Last year a Wikipedia visitor edited the entry for the SeaWorld theme parks to change all mentions of “orcas” to “killer whales,” insisting that this was a more accurate name for the species.
There was another, unexplained edit: a paragraph about criticism of SeaWorld’s “lack of respect toward its orcas” disappeared. Both changes, it turns out, originated at a computer at Anheuser-Busch, SeaWorld’s owner.
Dozens of similar examples of insider editing came to light last week through WikiScanner, a new Web site that traces the source of millions of changes to Wikipedia, the popular online encyclopedia that anyone can edit.
The site, wikiscanner.virgil.gr, created by a computer science graduate student, cross-references an edited entry on Wikipedia with the owner of the computer network where the change originated, using the Internet protocol address of the editor’s network. The address information was already available on Wikipedia, but the new site makes it much easier to connect those numbers with the names of network owners.

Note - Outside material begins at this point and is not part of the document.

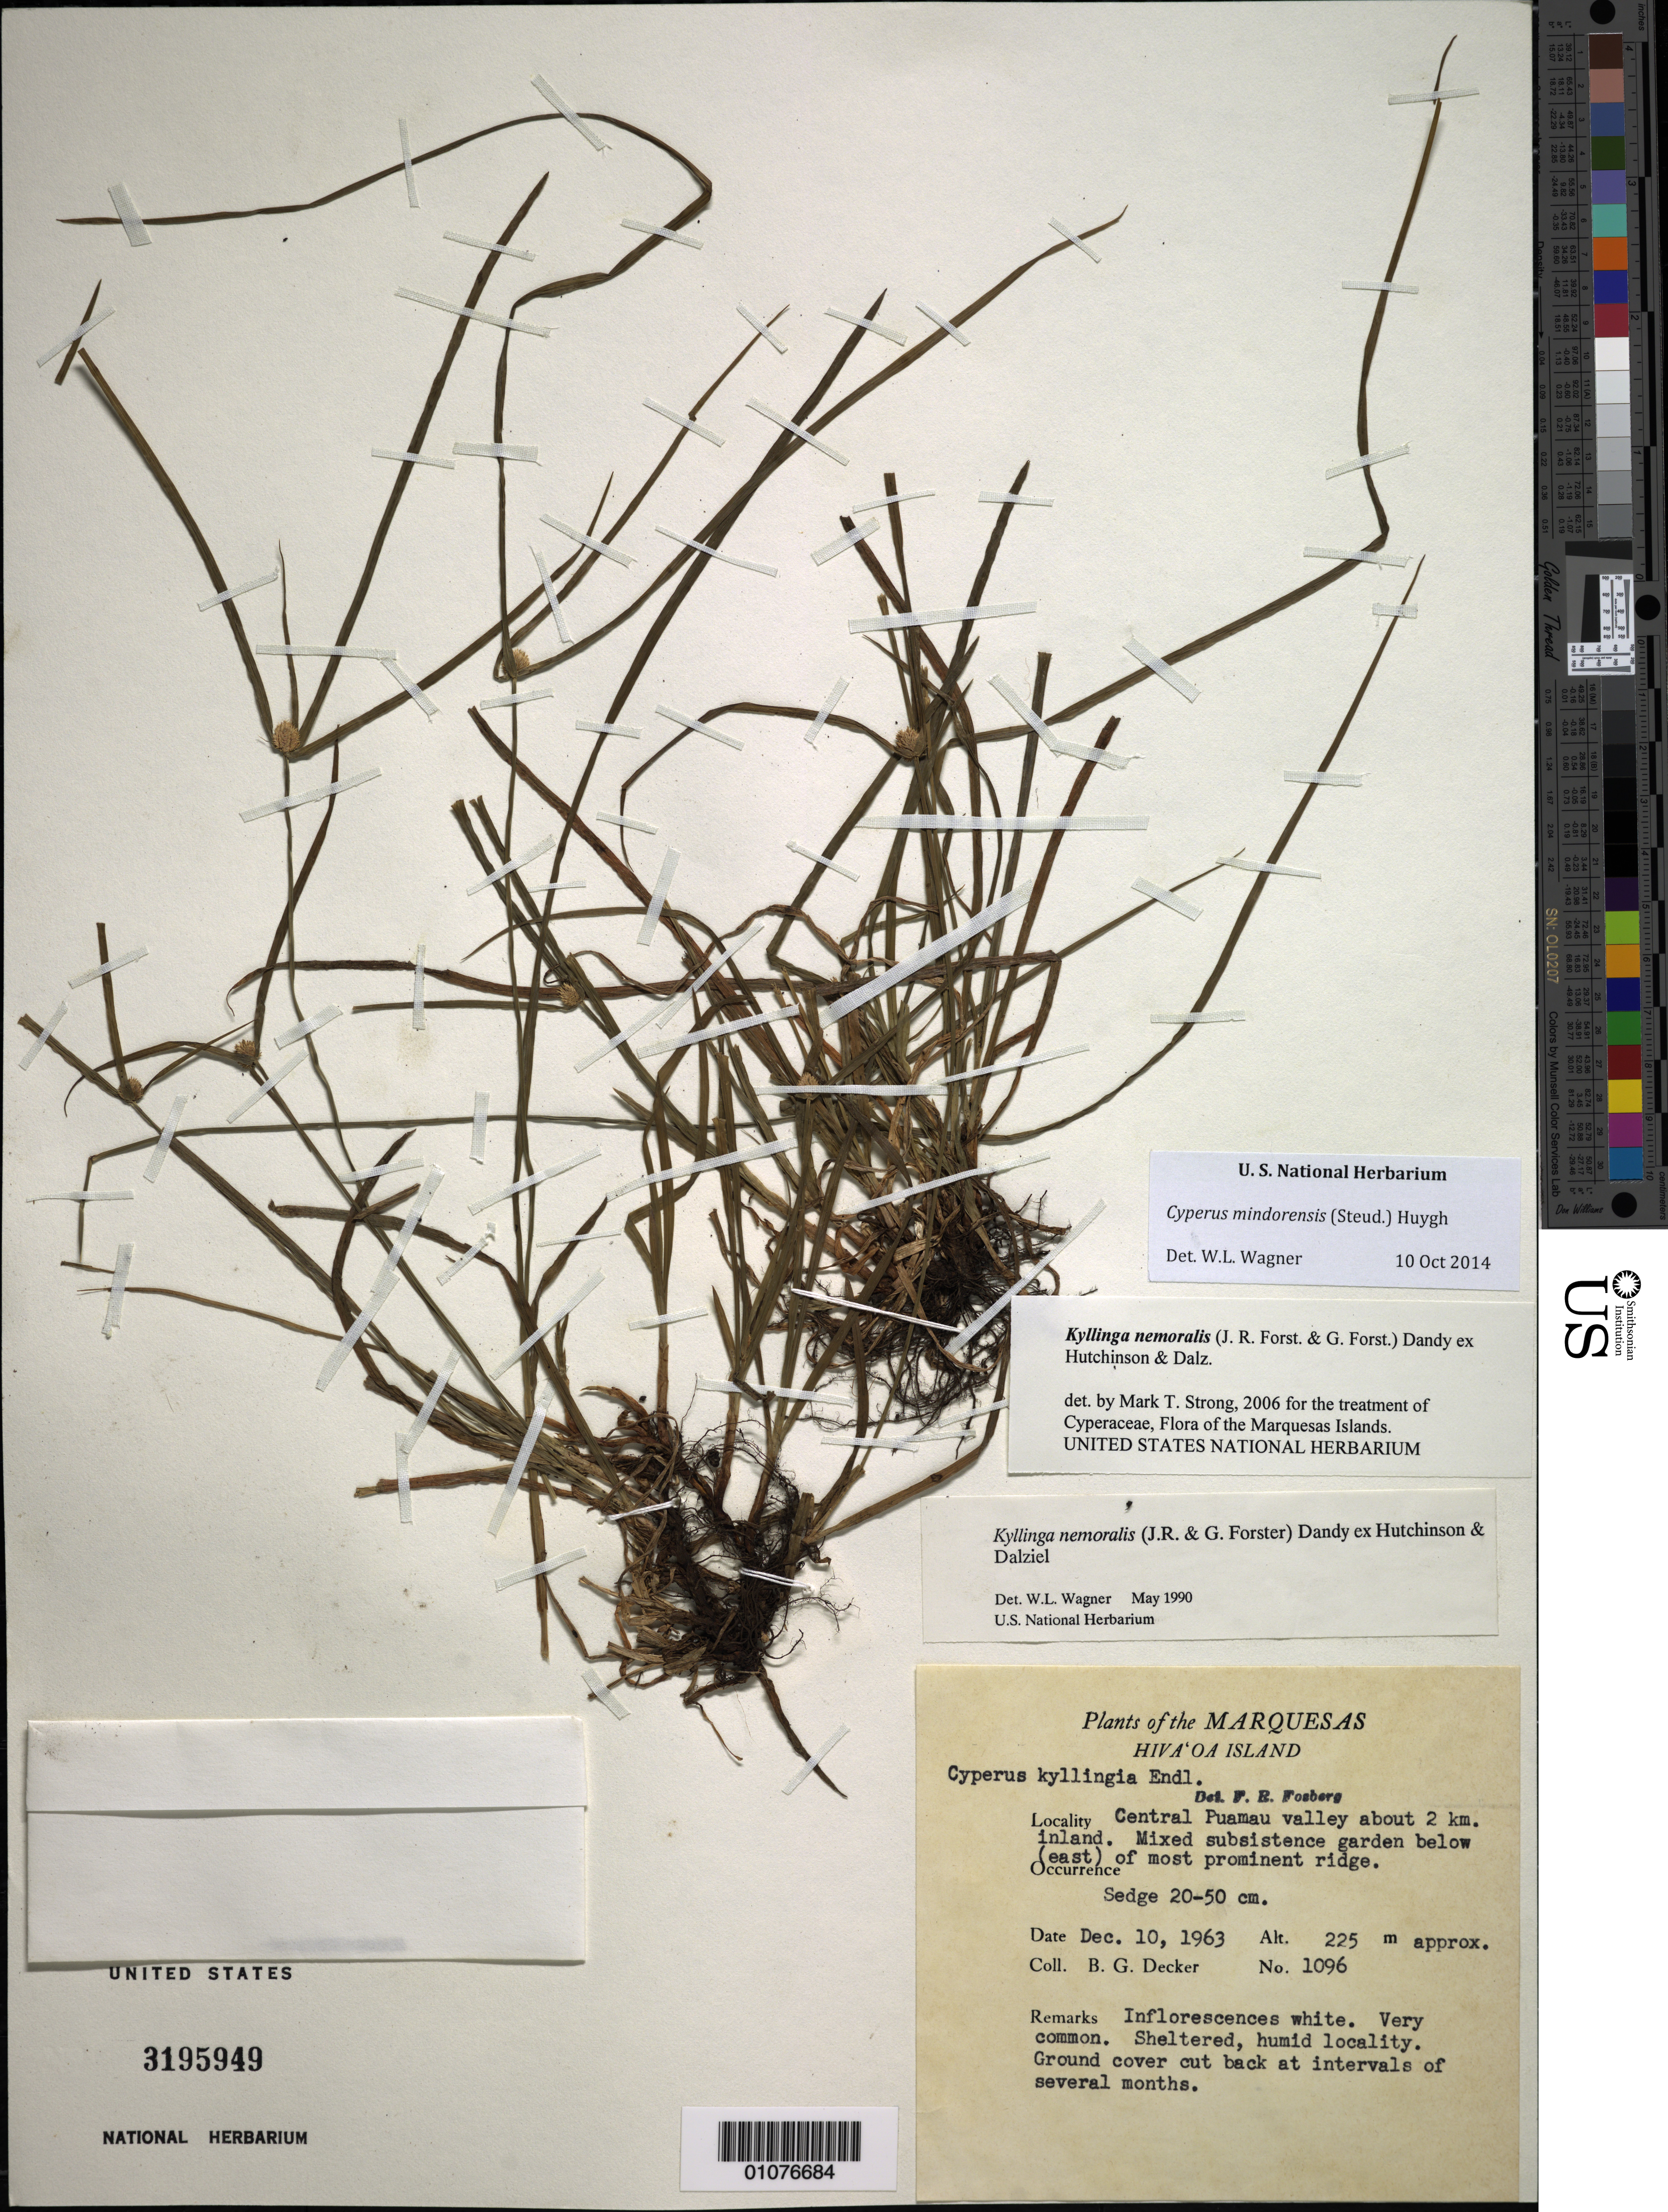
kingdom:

Since Wired News first wrote about WikiScanner last week, Internet users have spotted plenty of interesting changes to Wikipedia by people at nonprofit groups and government entities like the Central Intelligence Agency. Many of the most obviously self-interested edits have come from corporate networks.
Last year, someone at PepsiCo deleted several paragraphs of the Pepsi entry that focused on its detrimental health effects. In 2005, someone using a computer at Diebold deleted paragraphs that criticized the company’s electronic voting machines. That same year, someone inside Wal-Mart Stores changed an entry about employee compensation.